Дверь захлопнулась, и здравомыслие, которое еще оставалось при нем, исчезло без следа. Он стиснул кулаки и изо всех сил прижал их к глазам, вдавливая в глазницы. Ничего.
Абсолютно.
Люк всегда этого боялся. И большую роль в его страхе перед слепотой сыграл метод наказания, практикуемый отцом. Тот, называя мальчика проклятым слабаком, лишал его книг и закрывал ему глаза плотной черной повязкой, которую запрещал снимать в течение целого дня. В следующий раз срок наказания был увеличен до двух дней, потом до трех. Когда и это не помогло, отец начал жечь книги, если убеждался, что его отпрыск проводит, уткнувшись носом в книгу, больше часа в день.
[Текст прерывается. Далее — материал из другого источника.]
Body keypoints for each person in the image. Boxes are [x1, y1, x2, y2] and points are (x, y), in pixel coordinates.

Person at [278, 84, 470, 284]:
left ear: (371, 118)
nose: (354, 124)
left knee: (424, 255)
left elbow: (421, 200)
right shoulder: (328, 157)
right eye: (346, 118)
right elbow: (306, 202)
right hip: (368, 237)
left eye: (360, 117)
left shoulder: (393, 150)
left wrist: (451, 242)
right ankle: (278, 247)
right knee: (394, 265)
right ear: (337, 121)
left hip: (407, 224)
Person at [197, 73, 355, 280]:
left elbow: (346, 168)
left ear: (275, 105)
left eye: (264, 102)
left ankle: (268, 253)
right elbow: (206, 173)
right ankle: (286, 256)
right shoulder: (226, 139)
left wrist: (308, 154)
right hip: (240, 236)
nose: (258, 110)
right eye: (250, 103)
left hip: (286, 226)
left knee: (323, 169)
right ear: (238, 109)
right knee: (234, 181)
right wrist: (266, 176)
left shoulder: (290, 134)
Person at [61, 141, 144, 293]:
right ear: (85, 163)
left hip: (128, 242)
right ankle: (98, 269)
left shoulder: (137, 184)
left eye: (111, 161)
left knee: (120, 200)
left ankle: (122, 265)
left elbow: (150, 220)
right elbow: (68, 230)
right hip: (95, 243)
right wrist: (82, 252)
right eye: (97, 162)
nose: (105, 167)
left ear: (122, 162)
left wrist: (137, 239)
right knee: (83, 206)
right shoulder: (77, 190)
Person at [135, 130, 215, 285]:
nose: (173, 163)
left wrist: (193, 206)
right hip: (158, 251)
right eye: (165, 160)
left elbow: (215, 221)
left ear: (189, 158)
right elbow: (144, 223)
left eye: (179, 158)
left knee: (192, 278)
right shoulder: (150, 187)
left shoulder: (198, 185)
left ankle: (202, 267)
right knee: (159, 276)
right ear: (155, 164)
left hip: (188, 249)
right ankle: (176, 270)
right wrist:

И Люк научился хитрить.
Теперь он всегда носил с собой шпоры и легкую шпагу и, если натыкался на отца, утверждал, что ищет брата, с которым хочет отправиться на верховую прогулку или заняться фехтованием. Этому, да и многому другому он научился у старшего брата, за что постоянно выполнял вместо него все письменные работы в Итоне.
А теперь он был парализован страхом.
Ужас стискивал его мозг и ядовитой змеей сворачивался в затылке. Неспособность видеть написанные на бумаге слова, невозможность окунуть перо в черную кровь цивилизации… Что может быть страшнее? Книги несли в мир свет. Нет ничего способного сравниться с чтением или написанием череды слов, выражающих совершенную, отточенную мысль. Люк собрал в своей крошечной каюте на корабле горы и долины всего мира, триумф и трагедии королей, историю давно ушедших веков. И мог в любой момент воссоздать их, открыв книгу.
Но теперь?
Но теперь…
Теперь он потерялся в ночи.
В дверь едва слышно постучали. Она еще не могла вернуться. Прошло слишком мало времени.
– Убирайтесь к черту! – рявкнул он.
Розамунда скакала верхом, как цыганка, даже не потрудившись надеть шляпу или плащ. Она приказала оседлать для себя самое крупное и сильное животное в конюшне – жеребца, который, очевидно, днем раньше сбежал из загона своего хозяина, появился в Эмберли и предпринял попытку снести двери конюшни, чтобы добраться до понравившейся ему кобылы. Настроение жеребца как нельзя лучше устраивало Розамунду.